Since this is a true statement, you can be confident that your solution is correct.

Q: What are some common mistakes to avoid when solving linear equations?

A: Some common mistakes to avoid when solving linear equations include:

• Forgetting to use inverse operations to isolate the variable.
• Not checking your work by plugging the solution back into the original equation.
• Making algebraic errors, such as forgetting to distribute a negative sign or forgetting to combine like terms.
• Not using algebraic properties, such as the commutative and associative properties, to simplify the equation.

Q: How do I solve a linear equation with fractions?

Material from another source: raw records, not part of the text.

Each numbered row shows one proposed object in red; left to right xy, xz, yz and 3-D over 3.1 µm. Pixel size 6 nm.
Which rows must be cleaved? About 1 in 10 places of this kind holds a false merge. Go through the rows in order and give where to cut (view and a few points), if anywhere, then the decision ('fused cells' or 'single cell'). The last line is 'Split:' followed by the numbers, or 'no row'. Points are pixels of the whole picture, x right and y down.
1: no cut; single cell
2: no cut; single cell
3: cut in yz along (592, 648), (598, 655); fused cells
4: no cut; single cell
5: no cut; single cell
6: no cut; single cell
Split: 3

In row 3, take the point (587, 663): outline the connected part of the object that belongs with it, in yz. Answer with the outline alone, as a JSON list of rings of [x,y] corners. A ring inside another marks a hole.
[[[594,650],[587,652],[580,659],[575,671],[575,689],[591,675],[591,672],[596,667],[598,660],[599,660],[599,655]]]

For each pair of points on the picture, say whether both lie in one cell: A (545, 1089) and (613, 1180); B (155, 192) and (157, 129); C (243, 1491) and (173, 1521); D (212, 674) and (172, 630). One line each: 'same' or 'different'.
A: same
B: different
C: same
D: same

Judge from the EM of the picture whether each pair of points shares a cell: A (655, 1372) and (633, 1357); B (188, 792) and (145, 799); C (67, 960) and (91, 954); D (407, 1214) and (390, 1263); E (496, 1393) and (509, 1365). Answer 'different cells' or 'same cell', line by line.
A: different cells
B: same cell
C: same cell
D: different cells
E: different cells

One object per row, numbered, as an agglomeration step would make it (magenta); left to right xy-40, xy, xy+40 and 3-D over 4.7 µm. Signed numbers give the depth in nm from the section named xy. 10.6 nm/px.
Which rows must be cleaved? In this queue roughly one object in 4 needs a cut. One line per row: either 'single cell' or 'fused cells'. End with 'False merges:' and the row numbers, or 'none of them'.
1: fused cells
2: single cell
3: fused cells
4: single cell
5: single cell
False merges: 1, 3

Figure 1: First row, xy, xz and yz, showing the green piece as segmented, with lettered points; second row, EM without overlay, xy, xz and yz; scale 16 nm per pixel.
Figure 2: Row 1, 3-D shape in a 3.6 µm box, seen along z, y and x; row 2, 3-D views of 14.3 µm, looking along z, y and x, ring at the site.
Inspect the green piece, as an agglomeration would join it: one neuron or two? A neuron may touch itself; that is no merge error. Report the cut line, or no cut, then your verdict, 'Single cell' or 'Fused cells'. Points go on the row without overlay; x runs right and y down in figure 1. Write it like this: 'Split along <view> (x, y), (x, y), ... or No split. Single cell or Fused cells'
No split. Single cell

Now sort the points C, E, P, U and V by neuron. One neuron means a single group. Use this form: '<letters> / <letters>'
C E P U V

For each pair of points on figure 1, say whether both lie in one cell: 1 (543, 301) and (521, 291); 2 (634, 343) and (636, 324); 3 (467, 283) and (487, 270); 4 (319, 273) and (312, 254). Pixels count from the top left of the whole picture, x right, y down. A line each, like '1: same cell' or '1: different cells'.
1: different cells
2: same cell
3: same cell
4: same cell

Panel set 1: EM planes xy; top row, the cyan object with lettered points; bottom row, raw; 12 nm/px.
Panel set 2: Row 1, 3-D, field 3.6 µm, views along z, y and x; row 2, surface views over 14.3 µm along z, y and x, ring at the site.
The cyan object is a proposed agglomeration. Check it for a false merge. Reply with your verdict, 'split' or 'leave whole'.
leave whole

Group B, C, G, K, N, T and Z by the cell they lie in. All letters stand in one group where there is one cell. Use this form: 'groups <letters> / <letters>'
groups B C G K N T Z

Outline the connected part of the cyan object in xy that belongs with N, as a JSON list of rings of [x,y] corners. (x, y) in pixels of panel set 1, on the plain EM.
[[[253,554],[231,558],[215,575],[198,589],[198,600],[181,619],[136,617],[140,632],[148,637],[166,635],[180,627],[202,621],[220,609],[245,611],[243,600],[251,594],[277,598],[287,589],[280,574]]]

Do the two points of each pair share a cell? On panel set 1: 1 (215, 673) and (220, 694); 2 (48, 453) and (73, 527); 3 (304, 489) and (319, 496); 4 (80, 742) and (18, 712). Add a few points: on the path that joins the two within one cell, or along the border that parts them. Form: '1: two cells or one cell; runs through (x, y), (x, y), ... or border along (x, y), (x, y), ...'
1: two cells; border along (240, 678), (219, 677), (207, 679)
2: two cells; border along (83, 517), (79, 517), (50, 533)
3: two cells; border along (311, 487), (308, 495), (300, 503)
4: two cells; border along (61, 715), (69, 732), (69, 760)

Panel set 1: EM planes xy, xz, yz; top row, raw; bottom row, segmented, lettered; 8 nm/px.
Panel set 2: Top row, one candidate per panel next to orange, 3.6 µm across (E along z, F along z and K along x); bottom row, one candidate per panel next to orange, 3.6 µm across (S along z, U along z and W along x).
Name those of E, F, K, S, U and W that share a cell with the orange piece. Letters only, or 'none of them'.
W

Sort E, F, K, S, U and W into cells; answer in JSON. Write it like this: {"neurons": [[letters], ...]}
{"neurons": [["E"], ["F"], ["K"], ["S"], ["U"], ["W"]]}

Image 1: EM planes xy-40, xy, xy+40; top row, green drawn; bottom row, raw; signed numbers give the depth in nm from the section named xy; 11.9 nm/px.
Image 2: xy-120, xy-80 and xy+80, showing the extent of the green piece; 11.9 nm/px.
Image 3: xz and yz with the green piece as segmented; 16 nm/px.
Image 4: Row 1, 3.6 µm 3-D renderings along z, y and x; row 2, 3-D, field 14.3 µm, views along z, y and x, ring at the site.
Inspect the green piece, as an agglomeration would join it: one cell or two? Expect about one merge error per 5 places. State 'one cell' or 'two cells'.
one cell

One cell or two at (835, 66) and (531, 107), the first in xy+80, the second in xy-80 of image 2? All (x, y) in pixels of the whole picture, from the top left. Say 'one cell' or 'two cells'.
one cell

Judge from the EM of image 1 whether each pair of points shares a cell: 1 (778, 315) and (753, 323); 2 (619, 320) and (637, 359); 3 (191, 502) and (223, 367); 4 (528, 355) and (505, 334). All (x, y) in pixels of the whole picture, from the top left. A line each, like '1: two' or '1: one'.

A: To solve a linear equation with fractions, you need to eliminate the fractions by multiplying both sides of the equation by the least common multiple (LCM) of the denominators. For example, if you have the equation $\frac{x}{2}+\frac{3}{4}=5$, you can multiply both sides by 4 to eliminate the fractions:

$$2x+3=20$$

You can then solve the equation using inverse operations.

Conclusion

In conclusion, solving linear equations is a crucial skill for students to master. By understanding the concept of inverse operations and using algebraic properties, we can solve linear equations with ease. In this article, we addressed some frequently asked questions related to solving linear equations and provided tips and tricks for solving linear equations with fractions.

Final Answer

The final answer is:

• A linear equation is an equation in which the highest power of the variable is 1.
• To solve a linear equation, you need to isolate the variable by using inverse operations.
• The order of operations for solving linear equations is parentheses, exponents, multiplication and division, and addition and subtraction.
• To check your work, plug the solution back into the original equation and verify that it is true.
• Some common mistakes to avoid when solving linear equations include forgetting to use inverse operations, not checking your work, making algebraic errors, and not using algebraic properties.